**About this exercise**
Can you lay out the part that runs from the start of the rows through the line containing "Berufstätige mit Migrationshintergrund", both ends included, as a Markdown table with the columns Line and Text, numbering each line and skipping any blank lines?

═════ Recorded information ═════

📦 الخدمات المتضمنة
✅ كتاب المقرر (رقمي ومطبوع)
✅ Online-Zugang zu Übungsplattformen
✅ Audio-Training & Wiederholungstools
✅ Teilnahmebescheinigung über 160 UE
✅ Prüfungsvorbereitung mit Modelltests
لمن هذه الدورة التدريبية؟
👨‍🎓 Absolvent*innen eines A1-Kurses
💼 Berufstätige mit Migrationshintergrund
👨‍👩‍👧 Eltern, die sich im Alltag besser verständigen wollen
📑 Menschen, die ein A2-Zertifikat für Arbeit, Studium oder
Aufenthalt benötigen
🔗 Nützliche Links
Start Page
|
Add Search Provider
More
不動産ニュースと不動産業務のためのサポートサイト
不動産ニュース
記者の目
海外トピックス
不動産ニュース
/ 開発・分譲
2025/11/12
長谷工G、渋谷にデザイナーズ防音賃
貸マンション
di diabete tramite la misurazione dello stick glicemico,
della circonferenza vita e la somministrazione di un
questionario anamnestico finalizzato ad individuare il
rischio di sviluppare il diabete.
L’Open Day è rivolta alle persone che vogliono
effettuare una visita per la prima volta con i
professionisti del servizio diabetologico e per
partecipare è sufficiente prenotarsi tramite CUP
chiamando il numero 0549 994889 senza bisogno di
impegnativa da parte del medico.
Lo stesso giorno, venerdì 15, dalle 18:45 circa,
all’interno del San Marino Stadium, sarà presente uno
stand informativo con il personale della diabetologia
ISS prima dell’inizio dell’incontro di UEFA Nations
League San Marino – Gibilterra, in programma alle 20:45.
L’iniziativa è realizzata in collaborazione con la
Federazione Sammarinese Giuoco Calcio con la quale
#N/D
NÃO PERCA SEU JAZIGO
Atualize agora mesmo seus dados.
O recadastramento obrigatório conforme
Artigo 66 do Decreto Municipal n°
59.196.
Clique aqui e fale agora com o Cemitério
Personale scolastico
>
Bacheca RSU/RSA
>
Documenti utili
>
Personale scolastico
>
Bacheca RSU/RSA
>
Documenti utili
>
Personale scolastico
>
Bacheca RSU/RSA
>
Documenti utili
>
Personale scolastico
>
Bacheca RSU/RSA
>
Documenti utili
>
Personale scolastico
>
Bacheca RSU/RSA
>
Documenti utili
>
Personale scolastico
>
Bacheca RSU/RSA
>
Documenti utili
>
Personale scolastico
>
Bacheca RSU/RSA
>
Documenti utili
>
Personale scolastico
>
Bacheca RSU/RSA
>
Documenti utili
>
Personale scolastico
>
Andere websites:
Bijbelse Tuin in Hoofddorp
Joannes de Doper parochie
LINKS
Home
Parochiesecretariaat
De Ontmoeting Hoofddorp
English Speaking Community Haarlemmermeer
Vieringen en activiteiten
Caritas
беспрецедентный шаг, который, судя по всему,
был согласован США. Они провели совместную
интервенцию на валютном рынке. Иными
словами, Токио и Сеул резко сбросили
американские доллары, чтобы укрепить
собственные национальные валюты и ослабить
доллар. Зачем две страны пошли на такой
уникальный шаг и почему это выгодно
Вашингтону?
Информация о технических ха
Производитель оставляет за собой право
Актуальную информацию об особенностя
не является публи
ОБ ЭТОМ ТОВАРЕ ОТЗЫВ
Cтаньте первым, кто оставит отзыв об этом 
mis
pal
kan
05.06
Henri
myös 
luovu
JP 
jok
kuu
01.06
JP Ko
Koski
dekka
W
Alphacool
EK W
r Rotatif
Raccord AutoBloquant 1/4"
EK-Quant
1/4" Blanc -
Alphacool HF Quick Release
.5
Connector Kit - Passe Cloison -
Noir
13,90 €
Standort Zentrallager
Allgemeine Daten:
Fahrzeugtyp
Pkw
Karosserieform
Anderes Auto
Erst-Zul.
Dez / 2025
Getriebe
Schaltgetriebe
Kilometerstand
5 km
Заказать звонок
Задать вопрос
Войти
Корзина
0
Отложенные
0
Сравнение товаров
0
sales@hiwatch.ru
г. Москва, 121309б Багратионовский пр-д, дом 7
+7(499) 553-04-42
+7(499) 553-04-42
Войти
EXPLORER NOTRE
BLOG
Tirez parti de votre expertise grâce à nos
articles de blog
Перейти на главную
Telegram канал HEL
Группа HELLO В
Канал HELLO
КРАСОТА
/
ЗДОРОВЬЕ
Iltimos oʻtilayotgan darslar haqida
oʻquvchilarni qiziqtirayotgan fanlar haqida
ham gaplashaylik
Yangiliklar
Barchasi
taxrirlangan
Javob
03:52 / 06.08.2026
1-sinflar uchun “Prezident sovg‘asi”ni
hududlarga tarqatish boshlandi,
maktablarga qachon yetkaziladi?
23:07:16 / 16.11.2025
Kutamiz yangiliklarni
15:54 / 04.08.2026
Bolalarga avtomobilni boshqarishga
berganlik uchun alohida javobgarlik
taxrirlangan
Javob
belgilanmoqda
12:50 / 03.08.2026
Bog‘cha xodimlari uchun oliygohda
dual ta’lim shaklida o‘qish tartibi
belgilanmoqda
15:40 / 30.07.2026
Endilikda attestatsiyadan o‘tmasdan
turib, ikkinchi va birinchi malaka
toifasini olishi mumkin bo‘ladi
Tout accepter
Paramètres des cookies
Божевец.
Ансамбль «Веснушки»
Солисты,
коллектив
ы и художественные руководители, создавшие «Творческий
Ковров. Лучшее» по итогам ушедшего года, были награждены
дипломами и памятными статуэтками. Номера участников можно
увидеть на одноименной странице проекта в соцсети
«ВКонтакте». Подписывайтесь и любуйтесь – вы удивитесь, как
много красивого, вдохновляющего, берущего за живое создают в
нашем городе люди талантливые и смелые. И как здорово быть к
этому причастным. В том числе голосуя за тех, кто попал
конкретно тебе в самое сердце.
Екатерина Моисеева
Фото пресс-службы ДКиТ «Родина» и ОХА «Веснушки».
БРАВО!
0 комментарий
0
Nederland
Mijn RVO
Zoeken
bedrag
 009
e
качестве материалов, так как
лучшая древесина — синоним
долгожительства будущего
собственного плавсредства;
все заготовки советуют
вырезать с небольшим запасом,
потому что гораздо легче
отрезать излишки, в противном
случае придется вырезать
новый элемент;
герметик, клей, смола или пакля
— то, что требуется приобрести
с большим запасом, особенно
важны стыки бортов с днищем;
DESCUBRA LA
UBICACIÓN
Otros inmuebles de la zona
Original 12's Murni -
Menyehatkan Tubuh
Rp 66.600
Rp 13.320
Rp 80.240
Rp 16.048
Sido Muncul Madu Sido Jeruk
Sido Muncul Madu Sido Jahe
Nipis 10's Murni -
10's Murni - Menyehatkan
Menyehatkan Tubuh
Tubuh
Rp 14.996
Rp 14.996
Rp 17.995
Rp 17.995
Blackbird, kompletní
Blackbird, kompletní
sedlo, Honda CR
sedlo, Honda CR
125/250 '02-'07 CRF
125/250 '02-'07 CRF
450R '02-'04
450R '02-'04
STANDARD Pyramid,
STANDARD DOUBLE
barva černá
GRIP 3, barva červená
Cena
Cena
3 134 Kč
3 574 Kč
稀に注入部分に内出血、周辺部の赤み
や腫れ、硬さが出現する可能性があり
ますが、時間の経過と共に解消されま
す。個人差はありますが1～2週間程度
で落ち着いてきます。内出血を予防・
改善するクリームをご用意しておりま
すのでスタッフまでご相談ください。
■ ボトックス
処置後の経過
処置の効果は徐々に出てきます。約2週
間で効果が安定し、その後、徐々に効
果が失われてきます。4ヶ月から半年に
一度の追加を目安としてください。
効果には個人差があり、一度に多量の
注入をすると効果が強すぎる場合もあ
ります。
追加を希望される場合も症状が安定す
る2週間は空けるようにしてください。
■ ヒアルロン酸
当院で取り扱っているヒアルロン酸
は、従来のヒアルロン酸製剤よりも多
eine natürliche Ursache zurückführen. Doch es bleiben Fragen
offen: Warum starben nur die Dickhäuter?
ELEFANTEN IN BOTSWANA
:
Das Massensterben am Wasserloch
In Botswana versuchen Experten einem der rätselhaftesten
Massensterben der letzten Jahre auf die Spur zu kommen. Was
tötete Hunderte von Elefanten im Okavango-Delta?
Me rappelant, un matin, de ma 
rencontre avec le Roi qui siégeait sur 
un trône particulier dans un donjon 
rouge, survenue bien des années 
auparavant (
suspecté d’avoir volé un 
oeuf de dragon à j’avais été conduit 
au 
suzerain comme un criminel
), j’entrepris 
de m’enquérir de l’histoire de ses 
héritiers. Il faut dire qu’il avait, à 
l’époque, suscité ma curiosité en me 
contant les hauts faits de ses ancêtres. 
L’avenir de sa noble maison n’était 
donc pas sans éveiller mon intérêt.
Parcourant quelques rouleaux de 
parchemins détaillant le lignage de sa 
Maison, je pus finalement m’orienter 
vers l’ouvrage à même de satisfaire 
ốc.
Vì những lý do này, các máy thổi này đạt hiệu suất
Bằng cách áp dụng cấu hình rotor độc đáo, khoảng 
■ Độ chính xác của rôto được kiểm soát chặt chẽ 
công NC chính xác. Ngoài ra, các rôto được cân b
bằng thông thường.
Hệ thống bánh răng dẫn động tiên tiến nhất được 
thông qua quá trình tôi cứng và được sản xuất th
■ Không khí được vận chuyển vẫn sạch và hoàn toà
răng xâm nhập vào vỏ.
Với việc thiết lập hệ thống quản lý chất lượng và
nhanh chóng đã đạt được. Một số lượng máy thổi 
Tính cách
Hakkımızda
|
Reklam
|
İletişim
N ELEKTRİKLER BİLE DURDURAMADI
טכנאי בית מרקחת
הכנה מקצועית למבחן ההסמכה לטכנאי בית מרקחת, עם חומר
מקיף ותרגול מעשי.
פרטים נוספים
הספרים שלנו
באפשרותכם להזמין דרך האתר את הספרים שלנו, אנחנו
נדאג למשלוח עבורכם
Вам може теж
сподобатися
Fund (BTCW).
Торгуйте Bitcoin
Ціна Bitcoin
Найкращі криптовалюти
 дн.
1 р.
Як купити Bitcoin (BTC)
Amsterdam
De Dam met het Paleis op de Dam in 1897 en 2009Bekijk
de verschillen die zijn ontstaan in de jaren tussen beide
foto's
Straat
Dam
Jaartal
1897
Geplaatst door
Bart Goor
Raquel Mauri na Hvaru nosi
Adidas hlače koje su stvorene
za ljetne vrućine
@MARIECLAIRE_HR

═════

**Written answer**
| Line | Text |
|---|---|
| 1 | 📦 الخدمات المتضمنة |
| 2 | ✅ كتاب المقرر (رقمي ومطبوع) |
| 3 | ✅ Online-Zugang zu Übungsplattformen |
| 4 | ✅ Audio-Training & Wiederholungstools |
| 5 | ✅ Teilnahmebescheinigung über 160 UE |
| 6 | ✅ Prüfungsvorbereitung mit Modelltests |
| 7 | لمن هذه الدورة التدريبية؟ |
| 8 | 👨‍🎓 Absolvent*innen eines A1-Kurses |
| 9 | 💼 Berufstätige mit Migrationshintergrund |